All these questions and many others relating to the personal character of the strange beings were asked during the long night watches when sleep evades the opium patient, and the nurse helps to while away the dreary hours by satisfying her curiosity. Then at dawn the longed-for dose of medicine is administered, after a prayer that the "medicine may heal her body, and the blood of Jesus cleanse her soul," and she may settle to a doze which daily becomes more natural and peaceful as the body returns to a normal condition of being.

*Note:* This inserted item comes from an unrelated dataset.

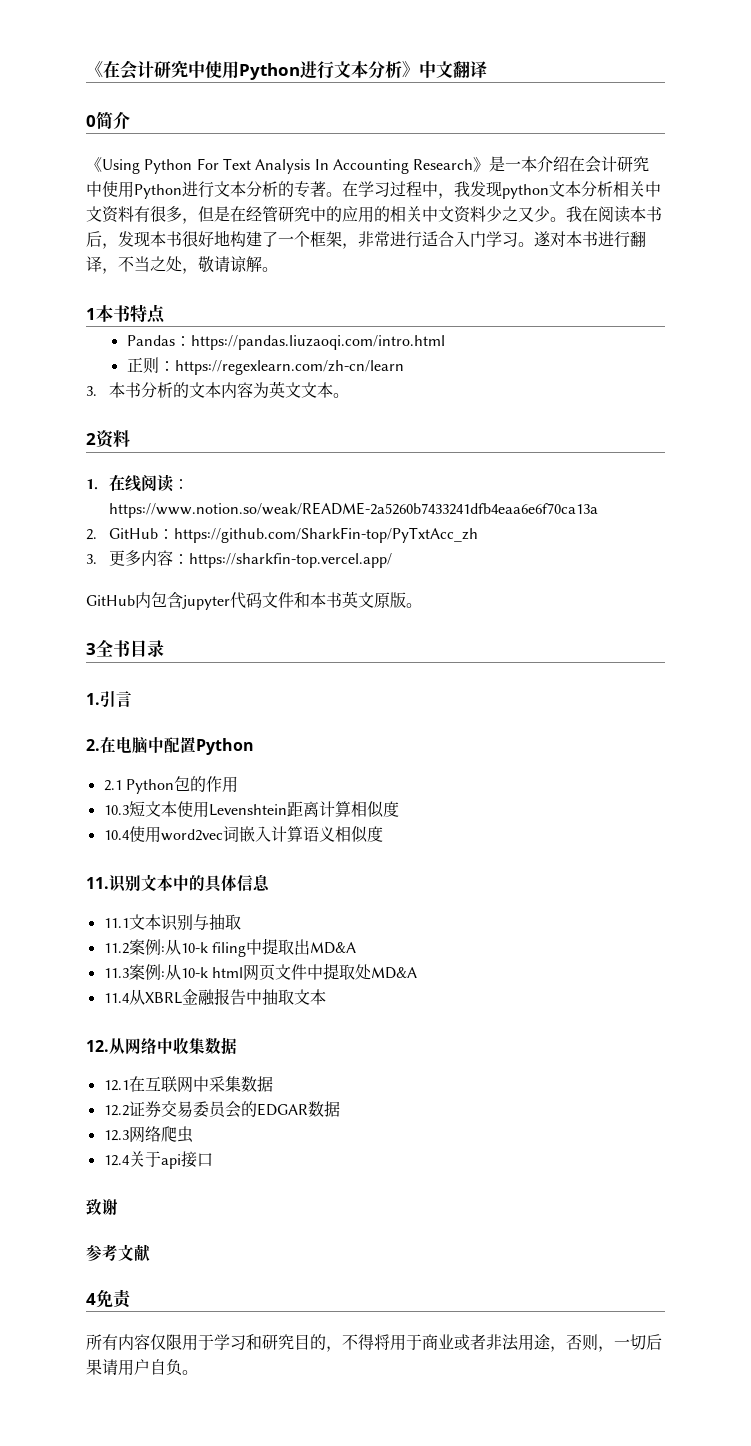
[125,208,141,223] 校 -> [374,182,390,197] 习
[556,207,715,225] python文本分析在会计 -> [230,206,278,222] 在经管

Mrs. Fan saw that much was introduced by the foreigner in the wake of Christianity which her alert mind recognised as being all to the advantage of women. Even the old Refuge-keeper could read a little, but she was quite dull and slow, whereas without much trouble Mrs. Fan herself could master quite a number of new characters every day, and a few hours had been enough for the initial lesson of reading the large print rhyme:

"There is but one true God, the Heavenly Father He, Who feeds and clothes and pities me.
The only Saviour, too, who can my sins forgive,
I trust and hearken to His word, Jesus my Lord and Saviour. Jesus loves the sinner, Jesus pities me,
He gave His life, He washed me clean, He verily hath loved me."

It was quite evident that a certain amount of education lay within her own grasp, and quite unlimited possibilities were open to her three daughters. The sinfulness of binding up the feet of girls was touched upon, and a strong determination took form in her mind that her girls should be among the first who would have natural feet in the neighbourhood, in spite of the lurking fear that all three might be left as old maids upon her hands if no man might be found bold enough to risk the disgrace of a wife with normal feet. A short length of white cotton material was procured, and the three little ones were soon free of compressing bandages, each wearing a pair of calico socks and little red-and-yellow shoes, ornamented on the toe with a grinning, whiskered, tiger's face.

These girls were all destined to lives of signal usefulness in the Church. Two of them labour still as teachers and evangelists among their own people; the third was early prepared by intense suffering and deep wrongs to be removed by death to the realm where the "wicked cease from troubling and the weary are at rest."